Tired of Facebook? Try Blogging!

Once upon a time (okay, the year 2000), I ran a blog. Back when WordPress and other point-and-click tools weren’t very popular, and I ended up hacking together a weblog and commenting system using php3. But then I stopped writing.

What happened? Xanga, Livejournal, and eventually Facebook. The ease of writing without having to worry about comment spam or technical things. A built-in friends “list” that ensured that people would see my posts without having to worry about RSS readers (heck, even in 2012 people don’t even know what those are). Shorter “status updates” meant I didn’t have to post anything meaningful (cultural junk food, yay). So I let this blog die, and joined the crowd.

But then the complaints started. Facebook opened up to the general public beyond college campuses. Your mommy friended you. You’ve collected 1500 friends and you don’t even remember who half of them are. You realize that you can’t see your friends statuses because Facebook filtered them out thinking they were “unimportant”. Privacy settings don’t stick, or have gotten so fine-grained you can’t stalk* that cute girl’s pictures anymore. The interface has gotten so convoluted you stopped caring. Fucking Timeline.

*As an aside, looking at someone’s profile, even repeatedly, doesn’t constitute “stalking”. If it’s posted it in a public forum, it’s there to be read. (Someone told me the exact same thing while quoting my posts in 2001).

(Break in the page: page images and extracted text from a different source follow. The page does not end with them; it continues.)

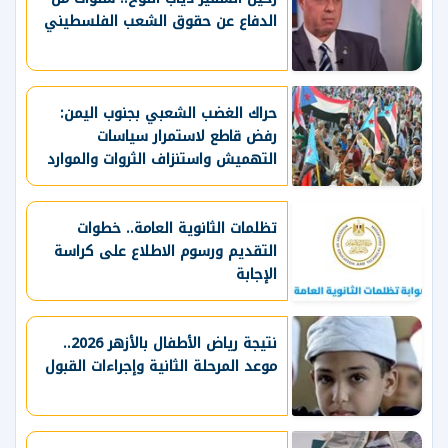
الدفاع عن حقوق الشعب الفلسطيني
حراك الغضب الشعبي بجنوب اليمن:
رفض قاطع لاستمرار سياسات
التهميش واستنزاف الثروات والموارد
الحيوية
تظلمات الثانوية العامة.. خطوات
التقديم ورسوم الاطلاع على كراسة
الإجابة
نتيجة رياض الأطفال بالأزهر 2026..
موعد المرحلة الثانية وإجراءات القبول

So what would you do? Google+? Sure, if you like talking in an empty room.

I’ve gone full circle, returning to the medium where I first started. What are key advantages of blogging instead of Facebook:

  • You have full control over what you choose to post. There are no ads on your site, and nobody’s making money off your “profile”. By the way, I suggest putting fake info in your Facebook profile to “fool” the data miners. I wasn’t born in Detroit, but Facebook thinks that.
  • You can post longer, more meaningful things, instead of short status updates or “notes” nobody ever reads because they get drowned by pictures of your hotter, more popular friends.
  • Your data is your own, and can never be destroyed. Hey, whatever happened to all your info on Friendster?
  • You can choose a theme or even a different identity for your own site. No my name isn’t Elemental, but here I want the message to stand out more than the messenger.

Of course, there are downsides:

  • If your friends don’t know how to use RSS readers, they probably won’t visit your site that often. Big deal, my friends can message me for a “status update”, preferably over steak and beer.
  • You’ll have to manage comments. There are blog plugins and external services for that, which I’ll cover later.
  • All  your posts are public. Then again, all your posts on Facebook are public anyway. What, you have nicely organized “friends lists” and  you switch privacy settings for each post? How cute, just give a mutual friend a reason to post on someone’s wall in your presence (invite her to a party!) and assuming they’re on different “lists”, you can see what was hidden to you before.

Also, relying on Facebook to defend your privacy is pointless, as if you get involved in a lawsuit, any half-competent lawyer can force you to log into your own account (therefore bypassing any privacy settings) and record everything as evidence in a trial. So, you might as well post publicly anyway, being more cognizant of what you say.

So now that you’re convinced (let’s assume the sale), you have two tasks ahead of you:

  • Create a blog — It’s not hard, go to Blogger or WordPress. If you want to create your own website (for even more control), I’ll cover that in a future post. Ideally, you’d be installing WordPress software onto your own server.
  • Exchange addresses of your blogs with your friends. Add all of their sites to a RSS reader like Google Reader. Consider helping promote them by adding them to a links section of your site. Speaking of which, I’d be happy to swap links if I know you.

Society is a joke. Live accordingly. It’s one of my key beliefs in life. Taking control of your own social networking is just one of many ways to do that.